Emergent Mind

AppAgent: Multimodal Agents as Smartphone Users

(2312.13771)
Published Dec 21, 2023 in cs.CV

Abstract

Recent advancements in LLMs have led to the creation of intelligent agents capable of performing complex tasks. This paper introduces a novel LLM-based multimodal agent framework designed to operate smartphone applications. Our framework enables the agent to operate smartphone applications through a simplified action space, mimicking human-like interactions such as tapping and swiping. This novel approach bypasses the need for system back-end access, thereby broadening its applicability across diverse apps. Central to our agent's functionality is its innovative learning method. The agent learns to navigate and use new apps either through autonomous exploration or by observing human demonstrations. This process generates a knowledge base that the agent refers to for executing complex tasks across different applications. To demonstrate the practicality of our agent, we conducted extensive testing over 50 tasks in 10 different applications, including social media, email, maps, shopping, and sophisticated image editing tools. The results affirm our agent's proficiency in handling a diverse array of high-level tasks.

Framework showing how an agent learns to operate smartphone apps in two phases: exploration and deployment.

Overview

  • The paper introduces a multimodal AI agent capable of operating smartphone apps through the GUI using taps and swipes, mirroring human interaction.

  • The agent learns app functionalities either autonomously or by observing human demonstrations, creating a knowledge base for decision-making.

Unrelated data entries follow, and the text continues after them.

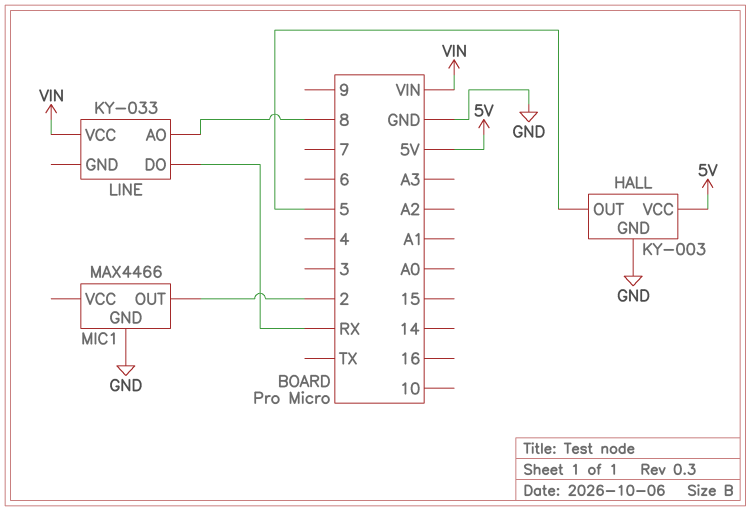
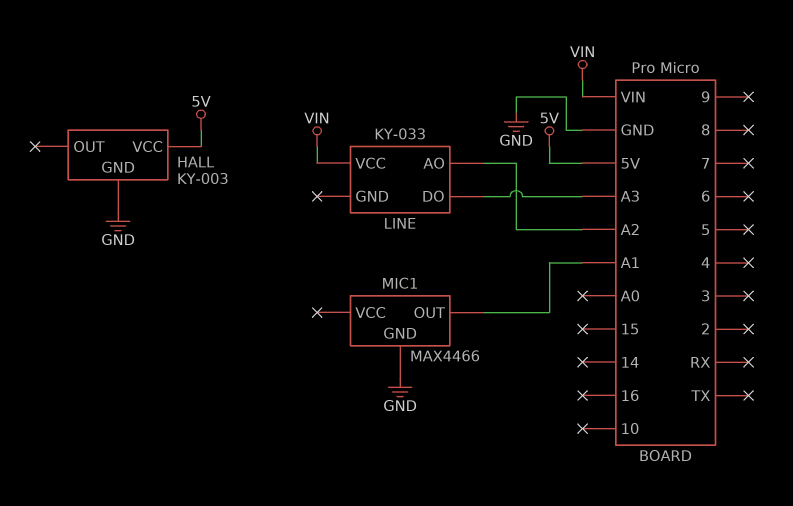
HALL pin OUT: 5 -> none
LINE pin AO: 8 -> A2
LINE pin DO: RX -> A3
MIC1 pin OUT: 2 -> A1

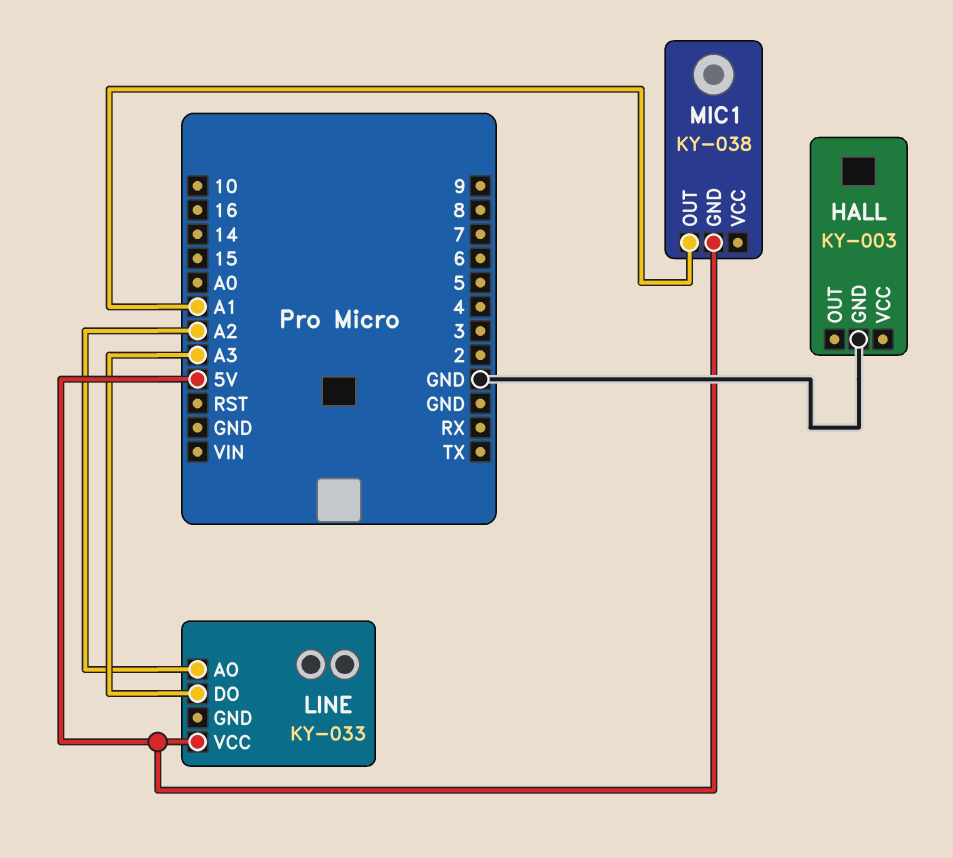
HALL pin VCC: 5V -> none
LINE pin VCC: VIN -> 5V
MIC1: MAX4466 -> KY-038
MIC1 pin GND: GND -> 5V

  • Experimental testing on 50 tasks across various apps showed the agent's proficiency, with enhancements noted from human-derived documents.

  • A case study involving Adobe Lightroom demonstrated the agent's visual interpretation skills, yielding results comparable to those of manual documentation.

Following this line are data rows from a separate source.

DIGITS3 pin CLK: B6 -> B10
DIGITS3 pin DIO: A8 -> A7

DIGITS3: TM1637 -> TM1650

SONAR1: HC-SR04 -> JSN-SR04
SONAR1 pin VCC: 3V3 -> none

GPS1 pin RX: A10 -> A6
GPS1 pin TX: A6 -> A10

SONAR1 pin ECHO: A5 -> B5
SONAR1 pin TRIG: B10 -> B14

  • The framework allows AI to interact with apps without backend access and emphasizes future research on advanced controls like multi-touch.

Introduction

The integration of AI into our daily lives has seen a new development with the creation of intelligent agents that can operate smartphone applications as humans do. Leveraging advances in LLMs, which have greatly expanded the capabilities of AI in understanding and generating human language, a new framework has been presented for a multimodal agent. This agent operates directly through a smartphone's graphical user interface (GUI), engaging in typical user actions such as tapping and swiping.

Methodological Insights

The agent's framework is two-fold, comprising an exploration phase and a deployment phase. During the exploration phase, the agent learns app functionalities either autonomously, through trial and error, or by observing human demonstrations. Information from these interactions is gathered into a document, enriching the agent's knowledge base. In autonomous learning, the agent focuses on elements crucial to app operation and avoids unrelated content like advertisements.

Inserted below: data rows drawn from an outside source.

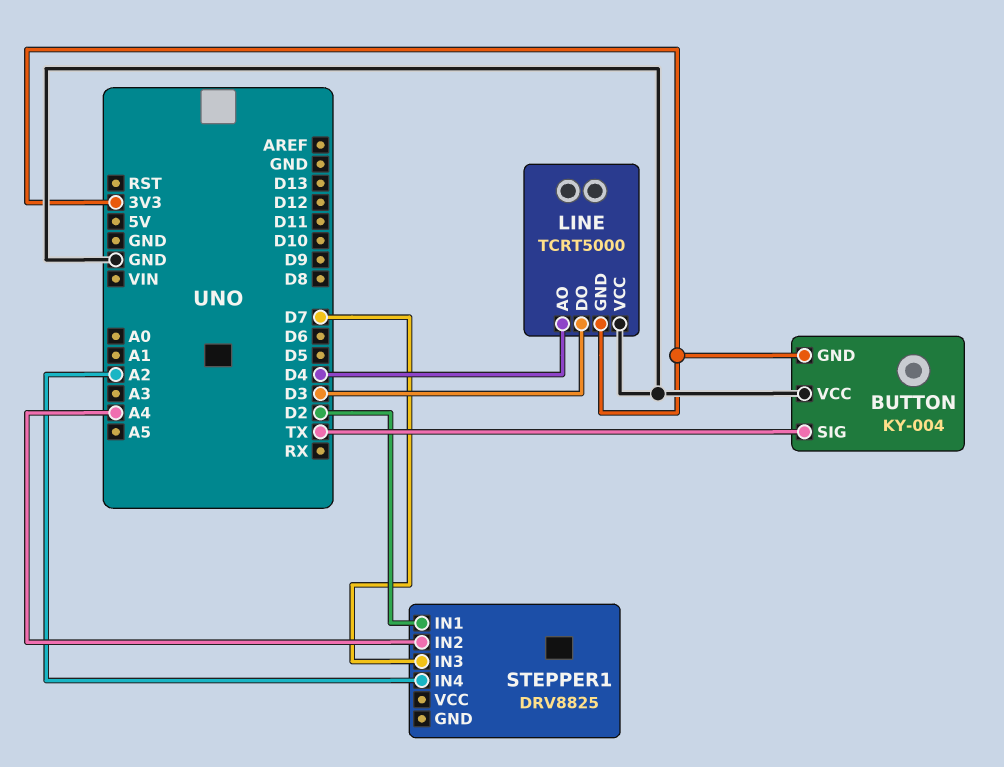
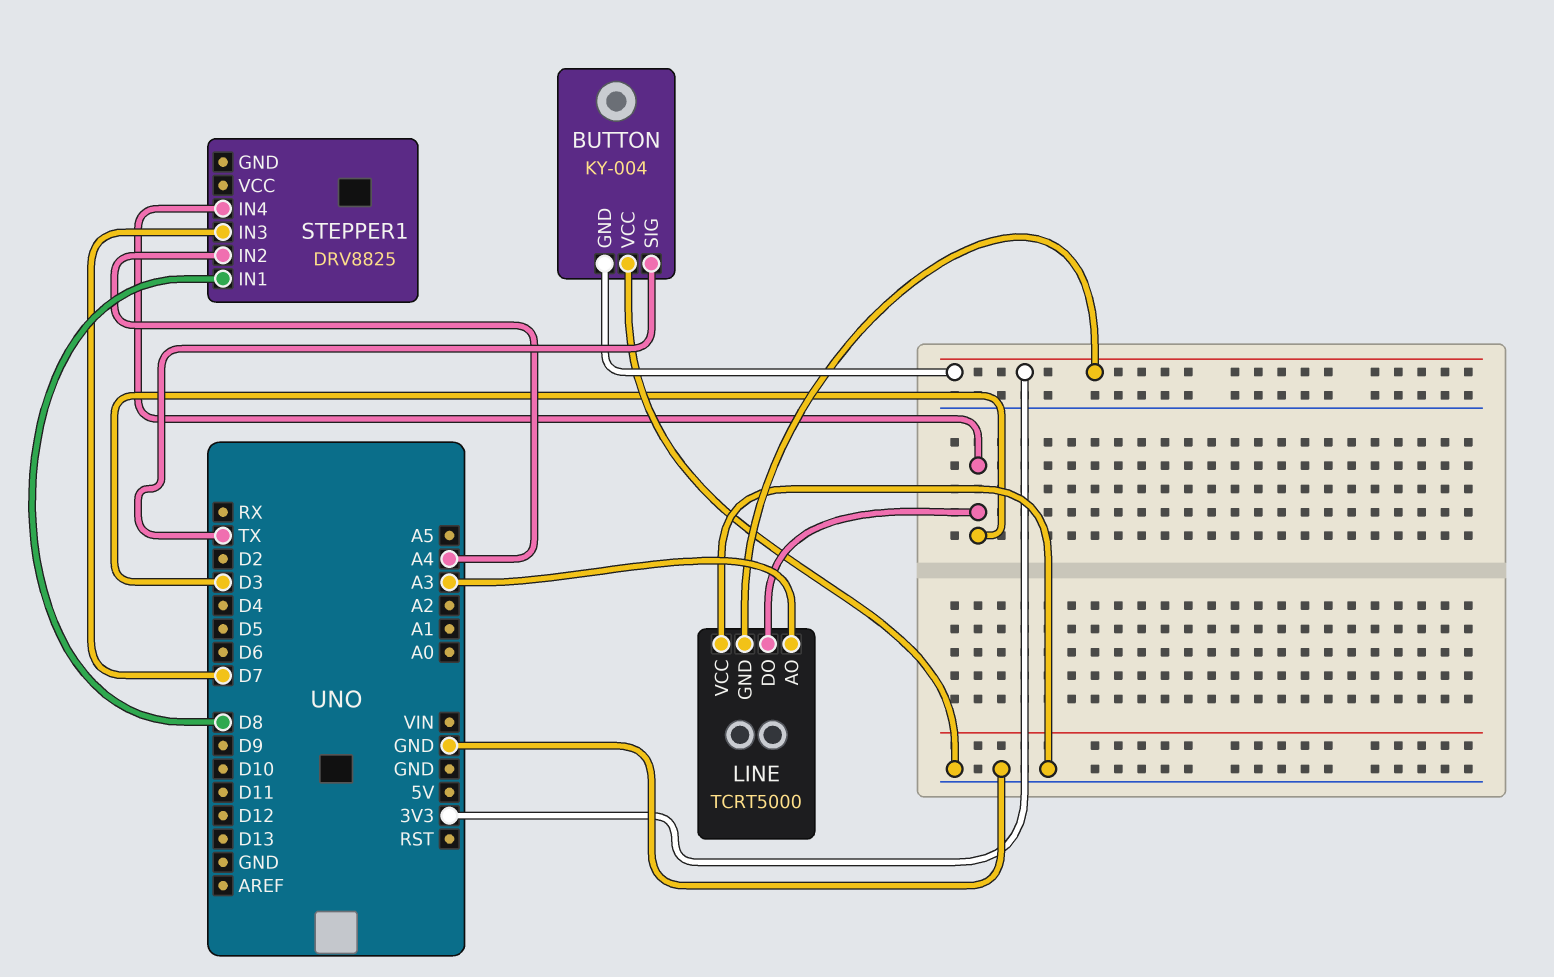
LINE pin AO: D4 -> A3
STEPPER1 pin IN1: D2 -> D8
STEPPER1 pin IN4: A2 -> D3

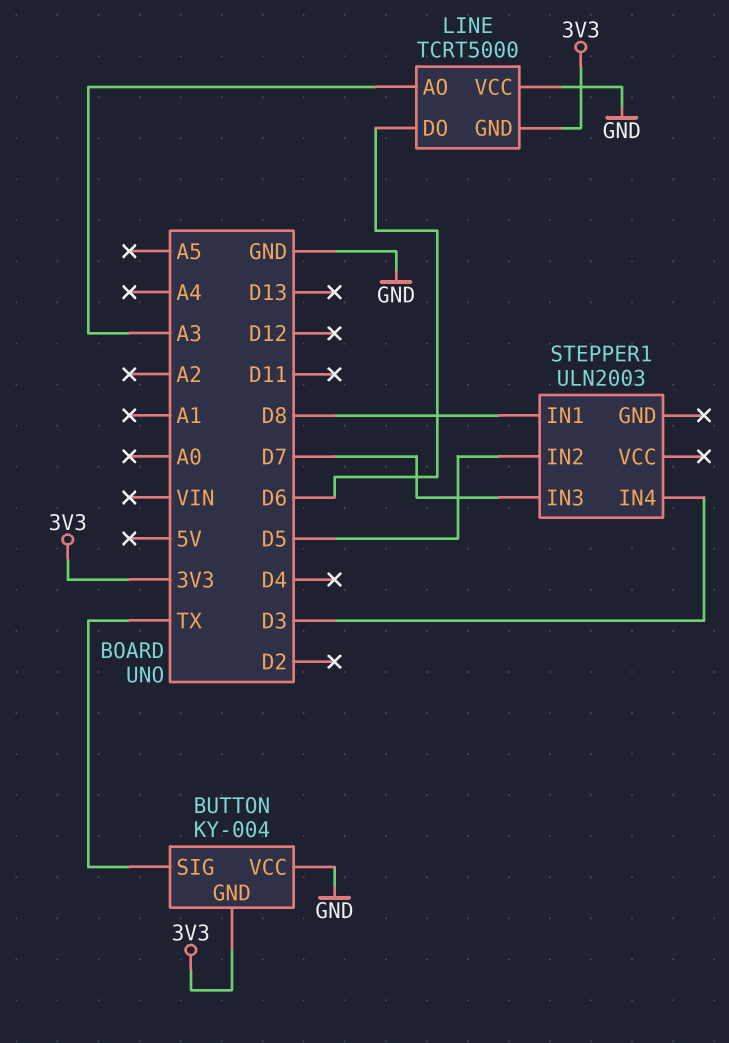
LINE pin DO: D3 -> D6
STEPPER1: DRV8825 -> ULN2003
STEPPER1 pin IN2: A4 -> D5

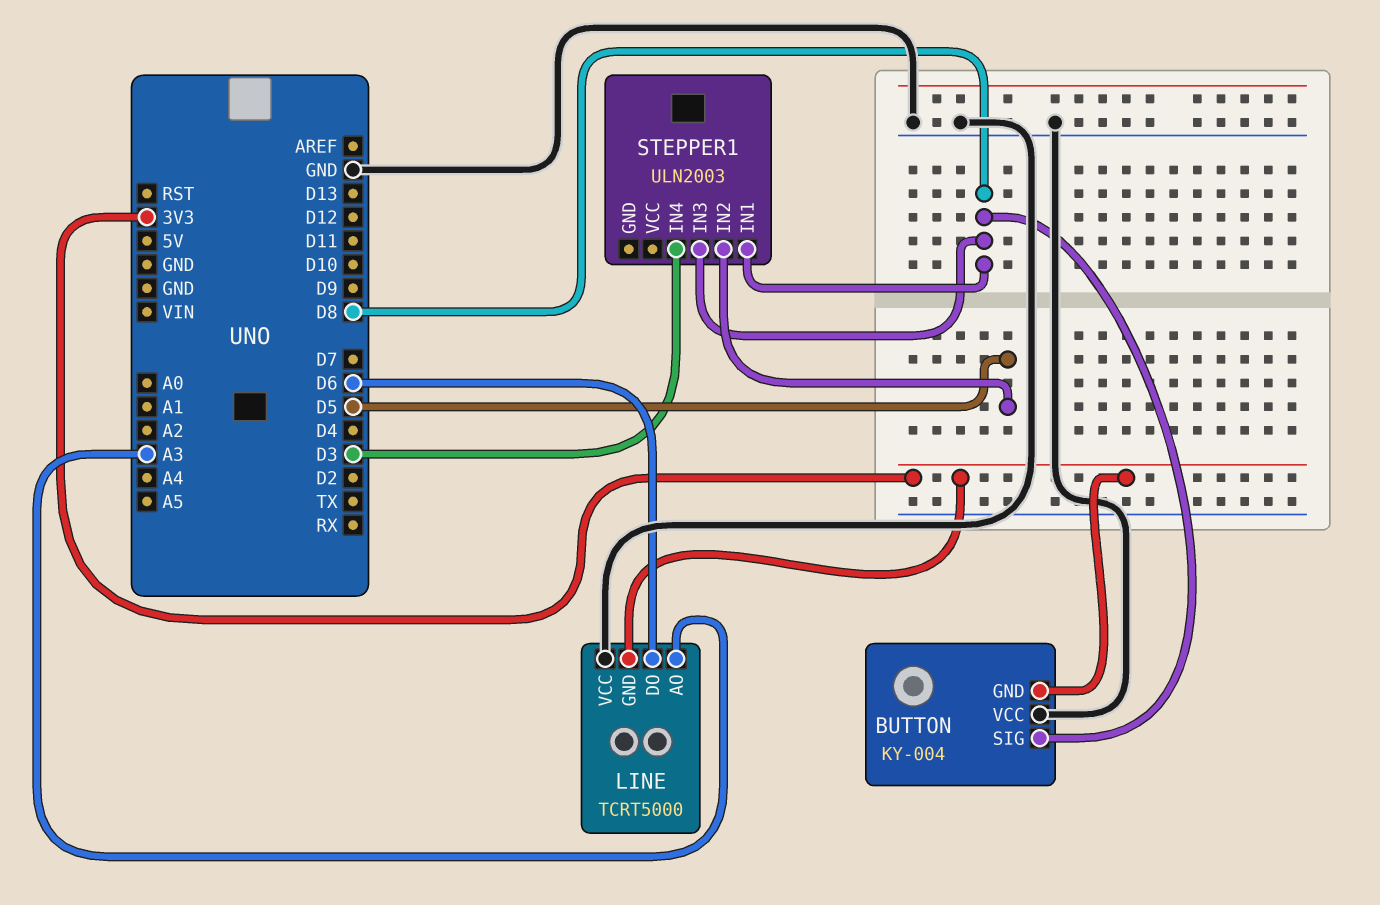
BUTTON pin SIG: TX -> D8
STEPPER1 pin IN3: D7 -> D8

In the deployment phase, the agent employs this knowledge to perform complex tasks. It interprets screenshots of the current app state and references its knowledge base to make informed decisions and execute appropriate actions. The agent's understanding of tasks is computed step by step, where it assesses its surroundings, theorizes actions, takes necessary steps, and summarizes its activities for memory retention.

Experimental Evaluation

The efficacy of the agent was tested on 50 tasks across 10 different smartphone applications, demonstrating its proficiency in diverse applications such as social media, email, and image editing. Design choices within the framework were assessed through specific metrics like success rate, reward scores based on proximity to task completion, and the average number of steps to complete tasks. The findings showed that the custom-developed action space and the documents generated from observing human demonstrations greatly enhanced the agent's performance compared to the raw action API.

Vision Capabilities and Case Study

The agent's capability to interpret and manipulate visual elements was examined through a case study involving Adobe Lightroom, an image-editing application. The tasks involved fixing images with visual issues, such as low contrast or overexposure. User studies ranked the editing results, and it was found that methods utilizing documents, especially those generated by observing human demonstrations, yielded comparable results to manually crafted documentation.

Conclusion and Future Directions

This multimodal agent framework presents a significant step in enabling AI to interact with smartphone applications in a more human-like and accessible manner, bypassing the need for system backend access. The learning method embraced by the agent, encapsulated in both autonomous interaction and the observation of human behavior, enables rapid adaptation to new apps. Going forward, the ability to support advanced control like multi-touch is a potential area for future research to address current limitations and expand the agent's range of applicability.